First, take a couple minutes out of your day to watch it if you haven't already. The first half is available on the Kylie Jenner official app (downloadable/watchable for free), or you can see a good chunk of it on this glitchy YouTube clip, and then watch the rest of it here. I know the sequences are confusing as hell but that brings a Saw-like element to this whole thing. Or maybe the comparison I'm looking for is Choose Your Own Adventure

Appropriately titled When Harry Met Kylie/Hailey/Kendall on the app, this short film stars Harry Hudson (some friend to the Kardashians who's also a musician I guess?) as a one-time, two-time—no, wait—FIVE-TIMING guy. Harry starts off juggling three women (Kylie and Kendall and the Justin Bieber-linked Hailey Baldwin) but the film ends with Kourtney Kardashian and Caitlyn Jenner (!) eventually joining his long list of side pieces. Actually hold on, I'm probably jumping the gun. This film may not even be complete—who knows?

In its harrowing opening scene, Kylie, impassioned, asks Harry, "Do you like me?" with a crying face that rivals that of Claire Danes (or her sister). It's almost like the opening scene of Queen of Earth, where Elisabeth Moss, in a career-best performance, has mascara running down her face. Kylie does not give as good of a performance as Moss but you can feel her trying to keep it together, so major props for that. Then Kylie does something really boundary-pushing—she breaks the fourth wall. "Is your Snapchat public right now?" someone off-camera asks and she cackles like a maniac. Truly haunting stuff.

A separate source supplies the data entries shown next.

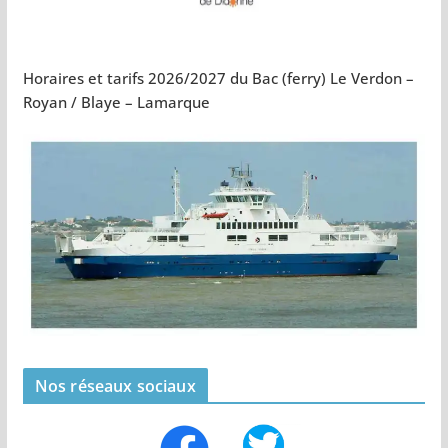
Horaires et tarifs 2026/2027 du Bac (ferry) Le Verdon –
Royan / Blaye – Lamarque
Nos réseaux sociaux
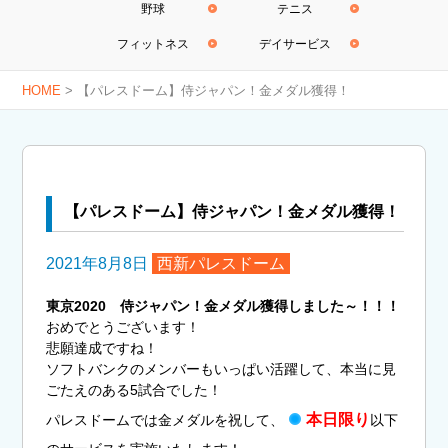
野球
テニス
フィットネス
デイサービス
HOME
>
【パレスドーム】侍ジャパン！金メダル獲得！
【パレスドーム】侍ジャパン！金メダル獲得！
2021年8月8日
西新パレスドーム
東京2020 侍ジャパン！金メダル獲得しました～！！！
おめでとうございます！
悲願達成ですね！
ソフトバンクのメンバーもいっぱい活躍して、本当に見
ごたえのある5試合でした！
本日限り
パレスドームでは金メダルを祝して、
以下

Kylie dives into the story pretty quickly after that. While there's no more mention of being on Snapchat, there are still several moments in which characters talk directly at the camera. Here, the film feels more Funny Games than Ferris Bueller. As Kylie and Harry sit around talking about feelings (Harry admits he likes someone else), there's an ominous knock at his hotel door. That wide shot leading up to the knock, where Harry and Kylie look towards the door, is very Kubrick; perhaps Kylie took note from her brother-in-law Kanye, who once said that he wished Keeping Up With the Kardashians looked more like a Kubrick film. But Stanley's not the only iconic director Kylie hat-tips. The suspenseful someone-at-the-door scene can definitely be compared to David Lynch:

In fact, this whole film feels like an ode to Lynch's Inland Empire. It is a collection of performances and it is commentary on our celebrity gaze. It's like that scene in Inland Empire where Laura Dern's face gets all fucked up. The mysterious woman at the door turns out to be Hailey Baldwin, but the shock isn't that she's Harry's other lover; it's that she and Kylie used to be lovers—say whaaaat? Kylie understands that the lesbian side-plot is always a good plot-twist move, like [spoiler alert] Steven Soderbergh's Side Effects. In the midst of the reveal, Kendall Jenner gets added to the mix as she storms through the hotel door and embraces Harry before finding out they have company. If you ask me, the story elevates too quickly at this point, but let's blame the format, not the storytelling. Moving on.

One guy, three ladies. There are a few ways this could go and god bless Kylie for not making this into a girl-on-girl-on-girl fight but rather into a film about women teaming up together. YES LADIES, always blame the men first! Empowerment! The three team up a la John Tucker Must Die, beat up Harry, and shove him in a closet. 

OR WAS IT ALL A DREAM? (I told you, this is all very Lynchian.)

Now, Kylie as a filmmaker clearly wasn't satisfied with the status quo. Because three-timing men are pretty standard, Kylie adds EVEN MORE family members to the mix (ew, it's kind of like that movie Rumor Has It... where Jennifer Aniston dates the dude who used to bone her mother, except add SEVERAL family members). At this point Kourtney Kardashian comes into the picture, which is the point where the film loses me, due to unnecessary complications. Fortunately it's all worth it for the final reveal, as Kourtney finds none other than *drumroll please* CAITLYN JENNER already in Harry's bed. And it ends with a wink.

So there you have it: Kylie Jenner, a natural stylist whose influences (whether accidentally or not) range from Lynch to Kubrick to even Haneke. Though she may not be the strongest performer of the bunch, her directorial eye recognizes suspense and effective plot twists. Admittedly, not everything in the film works, but she did make pretty good use of what she had, notably her crew of somewhat-to-very famous friends and family (I mean, that Caitlyn Jenner cameo, bravo). Just imagine what she could do with proper equipment, a crew, and more experience. Or maybe she should just shirk the industry and keep making Snapchat movies just for the hell of it.